This page contains a Flash digital edition of a book.
Wired magazine has every reason to be confident. The magazine’s branded iPad app lets readers browse a magazine in the way they would a print copy but with additional video clips and graphics which can be activated with a finger swipe. With Wired’s iPad app priced at $4.99 an issue, more than 66,000 people had downloaded it after just a few weeks of sale compared to its hard copy average total of 82,000 newsstand copies per issue. It’s evident that the sales of Wired’s iPad edition will surpass the print edition in the second half of 2010.


The mammoth jump in viewing/reading time has been made possible because of the iPad’s unique features, which allows a well-designed iPad app to provide a much more interactive, immersive reader experience. John Gapper from the Financial Times Blog explains why Wired’s app, as just one example, is so impressive,


“The most impressive thing about it is the way that it re-imagines the entire magazine format by integrating words, data, graphics, photos and video into a seamless blend. Even the advertisements, complete with videos, seem interesting.”


Increase in eBook sales The iPad has come to the market precisely at a time when eBooks (digital books) have finally come of age.

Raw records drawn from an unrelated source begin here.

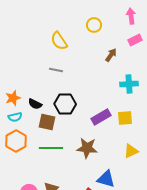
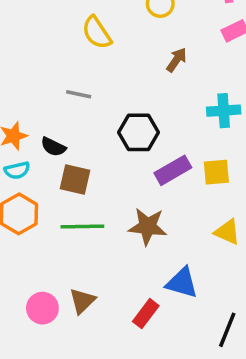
brown arrow: (111, 55) -> (177, 60), moved
gray line: (56, 70) -> (79, 94), moved
black hexagon: (65, 104) -> (138, 132), moved
yellow triangle: (131, 151) -> (227, 232), turned 49

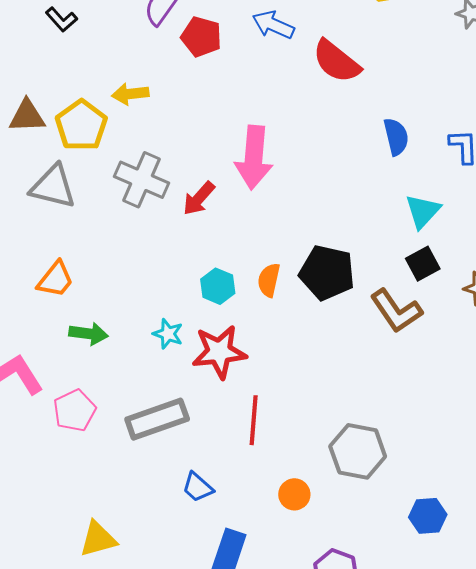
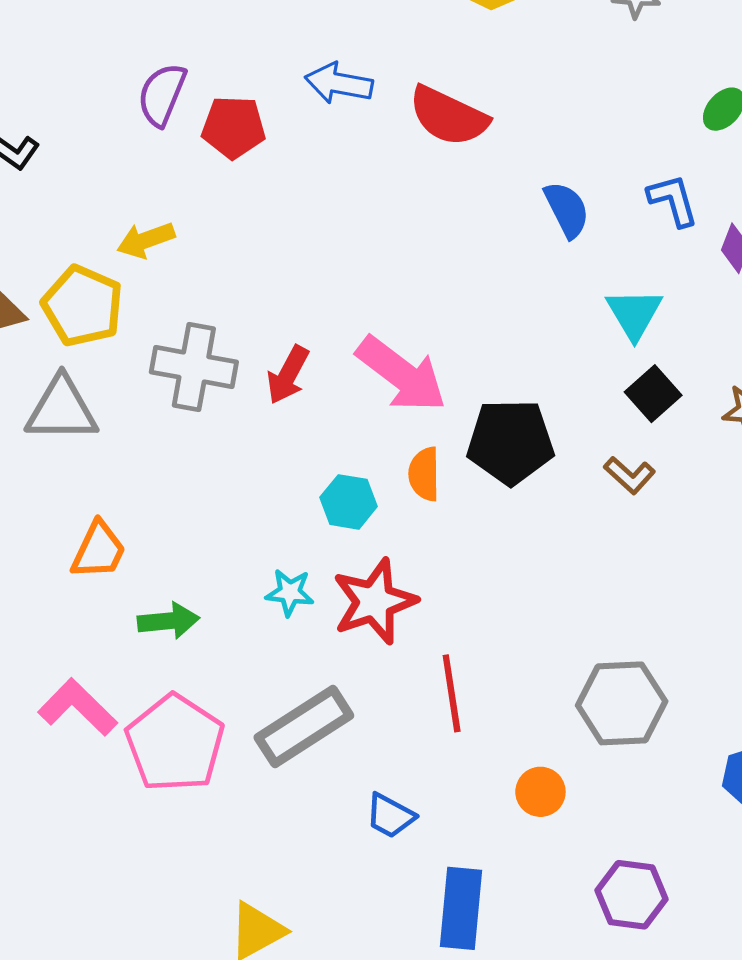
pink arrow: (254, 157) -> (401, 374), moved, turned -44
brown L-shape: (396, 311) -> (630, 475), size x0.6
pink pentagon: (75, 411) -> (175, 743), size x1.5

Amazon.com, one of the largest booksellers globally, has just announced that for the last 3 months, eBook sales have been outnumbering sales of traditional hardcover books. In the last month alone, 180 digital books were sold for every 100 hardcover copies. This is in spite of the fact that Amazon’s eBook collection is just a small fraction of the millions of paper books sold on its website.





In the 3 months that the iPad has been on sale, readers bought more than 1.5 million books for the device from Apple’s online book store. According to ChangeWave Research, the iPad has already captured 16% of the eReader market, shooting past entrenched players like the Sony Reader (10%) and coming up at second place behind Amazon Kindle (62%), which it will soon overtake if current growth rates are maintained.